Keystone XL would carry millions of barrels of Alberta oil sands crude every week from the northern reaches of the province through six US prairie states to Texas refineries.
Proponents of the pipeline argue it will create jobs and help end American dependence on oil from hostile regimes, while US environmental groups have come together to mount major opposition to the project, calling it a disaster waiting to happen and one that encourages production of what they call Canada’s “dirty oil.”
In November, under mounting pressure from environmentalists, the State Department punted making a decision on Keystone until after this year’s presidential election, citing concerns about the risks posed by the pipeline’s proposed route to a crucial aquifer in Nebraska.
Pipeline proponents cried foul, saying it was a cynical political move aimed at improving Obama’s chances of re-election.
Republicans then held the administration’s feet to the fire, successfully inserting pipeline provisions into payroll tax cut legislation in late December.
Within a month, facing a mid-February deadline imposed that measure, Obama rejected TransCanada’s existing permit outright, saying there wasn’t enough time to thoroughly review a new route before giving it the green light.
But Obama also assured Prime Minister Stephen Harper the decision was not a reflection of the pipeline’s merits, but was merely necessitated by Republican pressure tactics. He welcomed TransCanada to propose another route; the company says it will do so soon.
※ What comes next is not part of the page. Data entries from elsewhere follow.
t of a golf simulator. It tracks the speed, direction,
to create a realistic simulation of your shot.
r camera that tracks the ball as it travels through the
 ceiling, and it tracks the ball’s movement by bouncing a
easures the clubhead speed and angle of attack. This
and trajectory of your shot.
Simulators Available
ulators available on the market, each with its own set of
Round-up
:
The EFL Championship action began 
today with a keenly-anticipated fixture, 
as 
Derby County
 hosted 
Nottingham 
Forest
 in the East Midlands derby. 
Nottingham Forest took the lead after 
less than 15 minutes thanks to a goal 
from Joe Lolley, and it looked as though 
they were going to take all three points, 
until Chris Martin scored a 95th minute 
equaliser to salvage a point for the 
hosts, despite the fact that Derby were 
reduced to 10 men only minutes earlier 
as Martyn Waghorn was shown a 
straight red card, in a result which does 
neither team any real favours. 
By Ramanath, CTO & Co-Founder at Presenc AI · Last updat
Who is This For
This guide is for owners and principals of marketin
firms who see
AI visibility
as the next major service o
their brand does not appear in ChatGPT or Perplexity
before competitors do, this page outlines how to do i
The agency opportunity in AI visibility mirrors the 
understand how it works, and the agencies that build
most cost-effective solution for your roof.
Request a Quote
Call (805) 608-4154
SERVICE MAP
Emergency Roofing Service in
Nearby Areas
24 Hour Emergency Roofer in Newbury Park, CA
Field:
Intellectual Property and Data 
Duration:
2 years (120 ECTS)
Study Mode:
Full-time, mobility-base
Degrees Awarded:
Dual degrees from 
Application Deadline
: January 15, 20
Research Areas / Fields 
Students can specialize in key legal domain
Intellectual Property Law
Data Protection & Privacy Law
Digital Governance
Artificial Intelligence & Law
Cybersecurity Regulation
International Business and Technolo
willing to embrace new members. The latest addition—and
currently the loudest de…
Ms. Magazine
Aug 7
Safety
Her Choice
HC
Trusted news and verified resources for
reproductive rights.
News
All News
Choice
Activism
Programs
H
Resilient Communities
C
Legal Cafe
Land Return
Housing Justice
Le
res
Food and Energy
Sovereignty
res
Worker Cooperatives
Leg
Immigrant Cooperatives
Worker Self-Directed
In recent weeks, it appeared the Obama administration’s attitude was further softening on Keystone XL after the president praised TransCanada’s decision to proceed with constructing the pipeline from Cushing, Okla., to Port Arthur, Tex.
On the campaign trail this week, Republican presidential front-runner Mitt Romney has called the decision a “no-brainer,” once again echoing the language once used by Harper to describe the project.
“How in the world can you have a president who doesn’t understand the importance of getting energy from our next-door neighbour?” he said.
His campaign, meantime, assailed the president’s calls to senators on Thursday.
“President Obama will have plenty of time to lobby Congress on behalf of radical environmentalists when he leaves office next year,” read an email from a Romney campaign aide.
“If the president actually thinks that construction of the Keystone XL pipeline is not in the national interest, he should explain his position publicly instead of saying one thing to the American people and another in the backrooms on Capitol Hill.”
The chief sponsor of the measure, Sen. John Hoeven of North Dakota, told reporters he’s not giving up the fight to force approval of Keystone XL.
“All along we’ve said the highway bill was just one option. This is a project that got majority support in the Senate. We are making progress,” Hoeven said. “We will see what else comes up, and I’m not even sure that we’re done with the highway bill.”